The Attorney General rescinded the Cole memo despite his promises to Gardner, who as a Republican Senator in a state with a burgeoning marijuana industry, has much political capital to lose if businesses legal under state law suddenly start getting raided by federal agents and shut down. The state of Colorado alone has earned over half a billion dollars in tax revenue from the sale of legal cannabis since legalization and the loss of that revenue would be a major blow to the state’s finances.
Sessions has hedged his bets somewhat by stating that the new policy will allow individual U. S. attorneys to make the decisions over which marijuana related cases they wish to bring, but the uncertainty that the new regulatory environment brings to a rapidly-growing industry seems sure to have a chilling effect on its growth rates and on the overall economy, the opposite of typical Republican pro-growth, business-friendly policies.

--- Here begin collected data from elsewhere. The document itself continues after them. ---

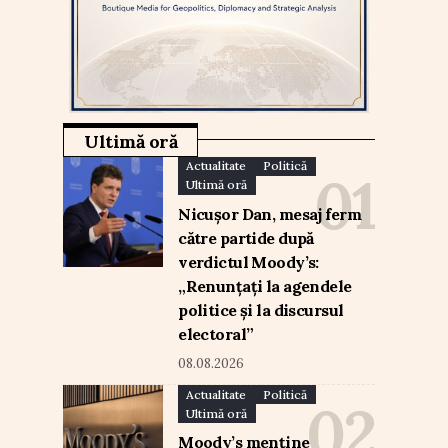
Ultimă oră
Actualitate
Politică
Ultimă oră
Nicușor Dan, mesaj ferm
către partide după
verdictul Moody’s:
„Renunțați la agendele
politice și la discursul
electoral”
08.08.2026
Actualitate
Politică
Ultimă oră
Moody’s menține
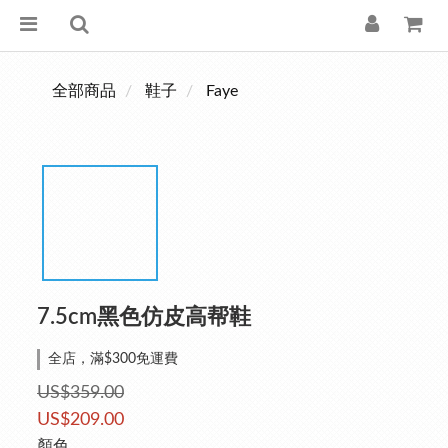
全部商品
鞋子
Faye
7.5cm黑色仿皮高帮鞋
全店，滿$300免運費
US$359.00
US$209.00
顏色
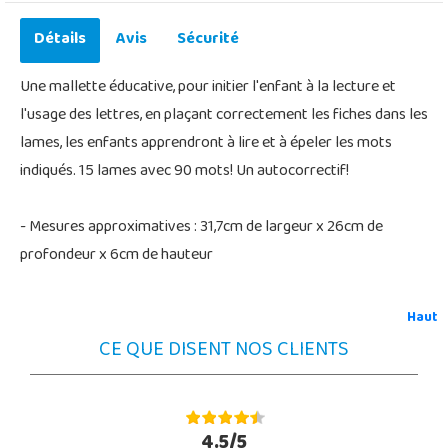
Détails
Avis
Sécurité
Une mallette éducative, pour initier l'enfant à la lecture et
l'usage des lettres, en plaçant correctement les fiches dans les
lames, les enfants apprendront à lire et à épeler les mots
indiqués. 15 lames avec 90 mots! Un autocorrectif!
- Mesures approximatives : 31,7cm de largeur x 26cm de
profondeur x 6cm de hauteur
Haut
CE QUE DISENT NOS CLIENTS
4.5/5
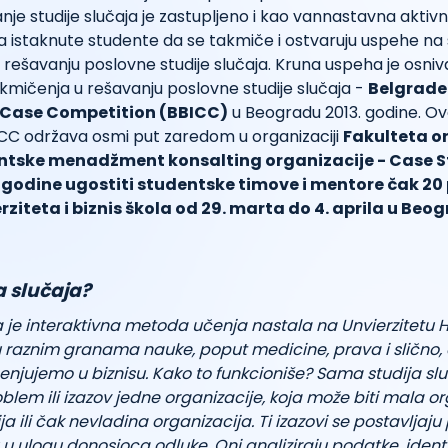
anje studije slučaja je zastupljeno i kao vannastavna aktivn
 za istaknute studente da se takmiče i ostvaruju uspehe na
rešavanju poslovne studije slučaja. Kruna uspeha je osni
mičenja u rešavanju poslovne studije slučaja -
Belgrade
 Case Competition (BBICC)
u Beogradu 2013. godine. Ov
CC održava osmi put zaredom u organizaciji
Fakulteta o
ntske menadžment konsalting organizacije - Case S
e godine ugostiti studentske timove i mentore čak 20 
rziteta i biznis škola od 29. marta do 4. aprila u Beo
a slučaja?
a je interaktivna metoda učenja nastala na Unvierzitetu 
u raznim granama nauke, poput medicine, prava i slično, 
enjujemo u biznisu. Kako to funkcioniše? Sama studija sl
blem ili izazov jedne organizacije, koja može biti mala or
a ili čak nevladina organizacija. Ti izazovi se postavljaj
ju u ulogu donosioca odluke. Oni analiziraju podatke, identi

With Sessions seemingly a throwback to the days of the ineffective drug wars of the Nixon and Reagan eras, his move to stop the forward motion of the reform of cannabis laws must be ultimately be stopped by the passage of new federal drugs laws that remove marijuana from the list of scheduled, prohibited substances with no medical value. Cannabis’ value as medicine is no longer under any doubt with numerous studies proving that its effectiveness in preventing seizures and a number of other maladies.
Hopefully, Senators Booker and Wyden can get their bill through committee and put to a vote in the Senate shortly and the needless incarceration of hundreds of thousands of people for possession of a substance no more harmful than alcohol can cease.